Prion diseases are divided into human and animal subtypes. The most common human prion disease is Creutzfeldt-Jakob disease (CJD). Other human subtypes include variant Gerstmann-Sträussler-Scheinker disease, fatal familial insomnia, and kuru. Animal prion diseases include bovine spongiform encephalopathy, chronic wasting disease, and scrapie.
Symptom onset may take many years, but once symptoms develop, they follow a rapid course. Patients with prion diseases experience physical symptoms such as muscle stiffness, slurred speech, and loss of coordination. Mentally, patients develop dementia accompanied by personality changes and confusion.
Diagnosing prion disease can be difficult. To conclusively confirm the diagnosis, physicians typically examine a biopsy sample from the patient’s brain, often after death. Nevertheless, various tests can facilitate the diagnosis. For example, a lumbar puncture obtains a sample of cerebrospinal fluid (CSF). CSF testing can identify specific biomarkers associated with prion disease. Additionally, brain changes can be seen with magnetic resonance imaging (MRI) tests.
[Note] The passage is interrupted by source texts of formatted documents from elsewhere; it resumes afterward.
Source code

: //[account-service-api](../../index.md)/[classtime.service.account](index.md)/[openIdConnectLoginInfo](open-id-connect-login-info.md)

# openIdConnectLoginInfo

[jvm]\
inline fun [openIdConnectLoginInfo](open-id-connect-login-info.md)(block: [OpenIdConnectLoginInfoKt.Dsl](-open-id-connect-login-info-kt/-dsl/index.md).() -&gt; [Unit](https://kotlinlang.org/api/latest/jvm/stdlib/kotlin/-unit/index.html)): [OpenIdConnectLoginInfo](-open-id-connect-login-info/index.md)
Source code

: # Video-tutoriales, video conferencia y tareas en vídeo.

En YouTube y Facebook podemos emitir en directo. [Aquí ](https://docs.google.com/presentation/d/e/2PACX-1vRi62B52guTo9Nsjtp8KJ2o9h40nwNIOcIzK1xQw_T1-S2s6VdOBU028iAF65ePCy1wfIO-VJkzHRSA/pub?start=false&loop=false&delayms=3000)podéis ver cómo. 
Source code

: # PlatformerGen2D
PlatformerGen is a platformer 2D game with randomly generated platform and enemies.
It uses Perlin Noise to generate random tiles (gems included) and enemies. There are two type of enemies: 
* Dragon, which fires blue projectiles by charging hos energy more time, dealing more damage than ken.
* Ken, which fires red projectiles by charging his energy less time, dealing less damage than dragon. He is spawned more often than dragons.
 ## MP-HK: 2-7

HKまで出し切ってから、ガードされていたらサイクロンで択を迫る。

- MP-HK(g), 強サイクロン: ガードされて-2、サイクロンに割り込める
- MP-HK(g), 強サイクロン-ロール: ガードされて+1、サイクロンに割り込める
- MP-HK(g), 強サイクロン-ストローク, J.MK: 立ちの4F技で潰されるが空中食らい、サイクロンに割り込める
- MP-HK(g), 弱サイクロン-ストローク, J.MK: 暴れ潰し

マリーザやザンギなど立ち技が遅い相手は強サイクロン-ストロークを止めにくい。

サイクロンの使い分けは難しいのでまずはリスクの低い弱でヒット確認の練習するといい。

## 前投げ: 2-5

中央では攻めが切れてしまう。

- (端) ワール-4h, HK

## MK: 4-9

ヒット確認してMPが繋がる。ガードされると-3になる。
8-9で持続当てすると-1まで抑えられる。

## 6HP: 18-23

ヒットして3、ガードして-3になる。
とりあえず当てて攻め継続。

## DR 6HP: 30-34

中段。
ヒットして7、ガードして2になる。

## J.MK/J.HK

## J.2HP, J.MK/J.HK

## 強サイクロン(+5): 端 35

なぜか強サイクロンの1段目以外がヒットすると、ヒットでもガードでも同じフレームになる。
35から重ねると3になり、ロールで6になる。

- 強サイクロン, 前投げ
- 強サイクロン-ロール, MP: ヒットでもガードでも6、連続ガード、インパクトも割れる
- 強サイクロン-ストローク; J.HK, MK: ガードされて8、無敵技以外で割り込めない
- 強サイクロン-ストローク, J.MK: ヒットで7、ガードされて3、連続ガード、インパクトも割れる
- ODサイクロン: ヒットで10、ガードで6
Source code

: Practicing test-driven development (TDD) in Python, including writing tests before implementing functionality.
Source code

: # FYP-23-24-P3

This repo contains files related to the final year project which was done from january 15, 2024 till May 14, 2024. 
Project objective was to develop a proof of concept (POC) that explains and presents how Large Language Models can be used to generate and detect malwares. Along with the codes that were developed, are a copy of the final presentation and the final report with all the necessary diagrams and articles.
Since there is no cure for prion disease, most patients receive supportive treatment. Physicians may prescribe medications to manage pain and muscle spasms. Unfortunately, the disease progresses into a debilitating condition; patients eventually require assistance with daily activities.
Recent research has demonstrated key points about the development and possible treatment of prion disease. In 2017, the Journal of Immunology published a study that identified complement regulatory protein factor H (fH) as a prion receptor that contributes to the accumulation of abnormal PrP in the brains of infected mice. The study offered insight into the interaction of PrP with the immune system.
Scientists are still working on a treatment for prion disease. A research team at the University of Texas Mitchell Center for Alzheimer’s Disease and Related Brain Disorders published a study proposing a potential therapy for prion disease in 2017. Named anti-prion, the treatment comprises a designed PrP similar in form to the abnormal PrP. The anti-prion competes with the disease-causing PrP, reducing the replication of the disease-causing PrP and overall disease development.
In 2021, researchers at Imperial College London and the University of Zurich conducted a study that detected a critical location on mutant PrP where the abnormal folding process begins. They targeted this spot with antibodies that halted the abnormal folding, providing a potential treatment for prion disease.